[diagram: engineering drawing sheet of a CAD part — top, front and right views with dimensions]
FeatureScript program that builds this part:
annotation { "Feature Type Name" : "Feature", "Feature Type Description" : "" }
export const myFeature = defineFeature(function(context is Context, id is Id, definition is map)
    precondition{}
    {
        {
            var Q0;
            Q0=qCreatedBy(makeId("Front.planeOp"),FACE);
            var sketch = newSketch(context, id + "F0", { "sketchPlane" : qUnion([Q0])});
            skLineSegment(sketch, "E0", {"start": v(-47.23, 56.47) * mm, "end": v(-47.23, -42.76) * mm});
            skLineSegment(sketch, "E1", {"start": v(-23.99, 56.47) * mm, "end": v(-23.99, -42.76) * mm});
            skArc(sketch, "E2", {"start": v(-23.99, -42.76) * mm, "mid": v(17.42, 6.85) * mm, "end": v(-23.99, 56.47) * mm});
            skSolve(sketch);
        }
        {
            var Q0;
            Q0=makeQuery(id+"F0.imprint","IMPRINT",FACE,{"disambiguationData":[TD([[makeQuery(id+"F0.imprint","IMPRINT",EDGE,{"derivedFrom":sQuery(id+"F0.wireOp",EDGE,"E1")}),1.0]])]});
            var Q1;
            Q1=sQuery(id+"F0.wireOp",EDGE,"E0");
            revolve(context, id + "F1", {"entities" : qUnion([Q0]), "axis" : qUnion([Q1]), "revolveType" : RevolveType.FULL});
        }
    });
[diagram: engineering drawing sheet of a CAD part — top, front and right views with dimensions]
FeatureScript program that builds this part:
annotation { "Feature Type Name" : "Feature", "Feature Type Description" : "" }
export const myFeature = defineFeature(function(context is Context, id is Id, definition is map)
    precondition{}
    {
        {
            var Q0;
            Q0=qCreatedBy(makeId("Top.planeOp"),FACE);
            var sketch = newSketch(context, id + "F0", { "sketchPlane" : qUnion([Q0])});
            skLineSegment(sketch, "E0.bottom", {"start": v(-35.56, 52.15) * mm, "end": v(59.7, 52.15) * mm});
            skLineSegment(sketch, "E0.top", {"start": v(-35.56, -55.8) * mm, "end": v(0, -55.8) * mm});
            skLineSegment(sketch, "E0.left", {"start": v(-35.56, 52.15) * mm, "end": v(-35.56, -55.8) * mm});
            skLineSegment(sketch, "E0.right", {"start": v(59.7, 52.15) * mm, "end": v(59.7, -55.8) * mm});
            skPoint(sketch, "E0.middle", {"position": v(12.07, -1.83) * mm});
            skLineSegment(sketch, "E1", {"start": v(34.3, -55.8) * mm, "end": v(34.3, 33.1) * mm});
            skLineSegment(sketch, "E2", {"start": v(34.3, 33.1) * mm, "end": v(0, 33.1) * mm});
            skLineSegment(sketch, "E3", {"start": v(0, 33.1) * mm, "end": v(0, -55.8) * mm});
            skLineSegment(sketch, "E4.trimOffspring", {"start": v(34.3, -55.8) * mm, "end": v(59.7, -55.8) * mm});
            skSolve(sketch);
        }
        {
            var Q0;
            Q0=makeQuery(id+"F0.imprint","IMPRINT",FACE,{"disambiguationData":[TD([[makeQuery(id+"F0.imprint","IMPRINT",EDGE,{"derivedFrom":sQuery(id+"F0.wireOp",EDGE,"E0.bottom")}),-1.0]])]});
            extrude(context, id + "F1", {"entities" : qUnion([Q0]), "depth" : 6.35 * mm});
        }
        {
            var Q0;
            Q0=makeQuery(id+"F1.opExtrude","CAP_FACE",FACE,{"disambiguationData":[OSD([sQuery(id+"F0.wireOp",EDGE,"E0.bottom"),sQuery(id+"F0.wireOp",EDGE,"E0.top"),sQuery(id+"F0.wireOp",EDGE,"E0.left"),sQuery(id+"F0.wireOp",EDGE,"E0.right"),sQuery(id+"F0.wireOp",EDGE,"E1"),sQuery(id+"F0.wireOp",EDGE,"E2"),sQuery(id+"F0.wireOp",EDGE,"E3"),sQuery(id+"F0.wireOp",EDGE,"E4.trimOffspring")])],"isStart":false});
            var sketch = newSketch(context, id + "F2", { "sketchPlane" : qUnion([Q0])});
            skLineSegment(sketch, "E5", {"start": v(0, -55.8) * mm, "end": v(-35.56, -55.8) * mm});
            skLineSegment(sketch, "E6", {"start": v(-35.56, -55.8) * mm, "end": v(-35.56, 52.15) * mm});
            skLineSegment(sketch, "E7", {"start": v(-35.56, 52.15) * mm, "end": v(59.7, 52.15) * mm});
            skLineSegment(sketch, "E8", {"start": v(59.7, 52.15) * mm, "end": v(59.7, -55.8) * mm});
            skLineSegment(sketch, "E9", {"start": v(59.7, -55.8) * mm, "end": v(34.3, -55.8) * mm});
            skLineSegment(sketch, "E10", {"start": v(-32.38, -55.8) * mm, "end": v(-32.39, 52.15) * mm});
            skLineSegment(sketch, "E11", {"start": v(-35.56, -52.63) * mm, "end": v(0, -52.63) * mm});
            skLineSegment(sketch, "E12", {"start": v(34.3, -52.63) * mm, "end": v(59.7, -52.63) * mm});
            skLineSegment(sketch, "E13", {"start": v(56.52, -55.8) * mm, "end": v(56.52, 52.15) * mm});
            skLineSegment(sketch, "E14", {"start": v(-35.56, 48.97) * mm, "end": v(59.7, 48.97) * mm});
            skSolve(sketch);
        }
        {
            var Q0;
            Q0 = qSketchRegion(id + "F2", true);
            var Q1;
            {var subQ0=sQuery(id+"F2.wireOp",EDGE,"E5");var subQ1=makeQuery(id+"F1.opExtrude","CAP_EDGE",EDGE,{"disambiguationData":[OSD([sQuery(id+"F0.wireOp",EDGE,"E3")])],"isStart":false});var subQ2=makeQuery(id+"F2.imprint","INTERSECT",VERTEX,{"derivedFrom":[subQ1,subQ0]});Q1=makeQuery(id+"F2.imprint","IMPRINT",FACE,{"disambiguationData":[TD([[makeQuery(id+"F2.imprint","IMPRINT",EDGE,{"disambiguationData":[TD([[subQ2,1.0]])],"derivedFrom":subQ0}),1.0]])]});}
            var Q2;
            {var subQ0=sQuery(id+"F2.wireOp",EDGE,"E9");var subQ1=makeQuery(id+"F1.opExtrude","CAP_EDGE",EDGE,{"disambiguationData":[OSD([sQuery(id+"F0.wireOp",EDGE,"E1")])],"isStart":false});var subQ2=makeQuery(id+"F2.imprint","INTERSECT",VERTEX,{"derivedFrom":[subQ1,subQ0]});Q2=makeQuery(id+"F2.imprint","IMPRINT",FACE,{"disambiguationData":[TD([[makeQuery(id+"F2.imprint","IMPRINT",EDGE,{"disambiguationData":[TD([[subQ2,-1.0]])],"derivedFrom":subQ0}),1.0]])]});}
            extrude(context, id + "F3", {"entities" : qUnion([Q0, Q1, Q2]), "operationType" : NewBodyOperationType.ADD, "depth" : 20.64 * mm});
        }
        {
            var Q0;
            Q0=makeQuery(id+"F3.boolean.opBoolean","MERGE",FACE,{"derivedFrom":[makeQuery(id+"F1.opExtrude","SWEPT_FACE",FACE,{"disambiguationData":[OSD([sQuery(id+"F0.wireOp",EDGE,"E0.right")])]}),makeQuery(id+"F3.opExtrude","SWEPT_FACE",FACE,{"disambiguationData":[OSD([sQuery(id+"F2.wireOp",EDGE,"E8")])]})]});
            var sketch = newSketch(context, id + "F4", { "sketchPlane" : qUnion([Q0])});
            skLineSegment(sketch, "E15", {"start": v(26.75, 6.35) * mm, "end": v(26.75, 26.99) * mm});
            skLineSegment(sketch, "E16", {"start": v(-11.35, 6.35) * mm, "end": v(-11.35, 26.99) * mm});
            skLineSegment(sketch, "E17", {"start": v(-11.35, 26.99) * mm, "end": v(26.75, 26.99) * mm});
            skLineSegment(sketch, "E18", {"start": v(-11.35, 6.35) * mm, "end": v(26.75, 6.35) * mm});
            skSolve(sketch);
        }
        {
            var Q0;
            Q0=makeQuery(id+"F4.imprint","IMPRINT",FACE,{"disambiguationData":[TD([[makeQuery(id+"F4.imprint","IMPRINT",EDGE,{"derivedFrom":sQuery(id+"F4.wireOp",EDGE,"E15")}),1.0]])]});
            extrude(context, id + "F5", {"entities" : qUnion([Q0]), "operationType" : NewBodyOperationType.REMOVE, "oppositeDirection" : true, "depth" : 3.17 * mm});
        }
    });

○ ○ ○

▸ **WHAT IS EXPECTED**
Reproduce the records verbatim, starting from their first line and ending with the line that contains "v(17.42, 6.85) *", with both of those lines included.

▸ **CORRECT RESPONSE**
[diagram: engineering drawing sheet of a CAD part — top, front and right views with dimensions]
FeatureScript program that builds this part:
annotation { "Feature Type Name" : "Feature", "Feature Type Description" : "" }
export const myFeature = defineFeature(function(context is Context, id is Id, definition is map)
    precondition{}
    {
        {
            var Q0;
            Q0=qCreatedBy(makeId("Front.planeOp"),FACE);
            var sketch = newSketch(context, id + "F0", { "sketchPlane" : qUnion([Q0])});
            skLineSegment(sketch, "E0", {"start": v(-47.23, 56.47) * mm, "end": v(-47.23, -42.76) * mm});
            skLineSegment(sketch, "E1", {"start": v(-23.99, 56.47) * mm, "end": v(-23.99, -42.76) * mm});
            skArc(sketch, "E2", {"start": v(-23.99, -42.76) * mm, "mid": v(17.42, 6.85) * mm, "end": v(-23.99, 56.47) * mm});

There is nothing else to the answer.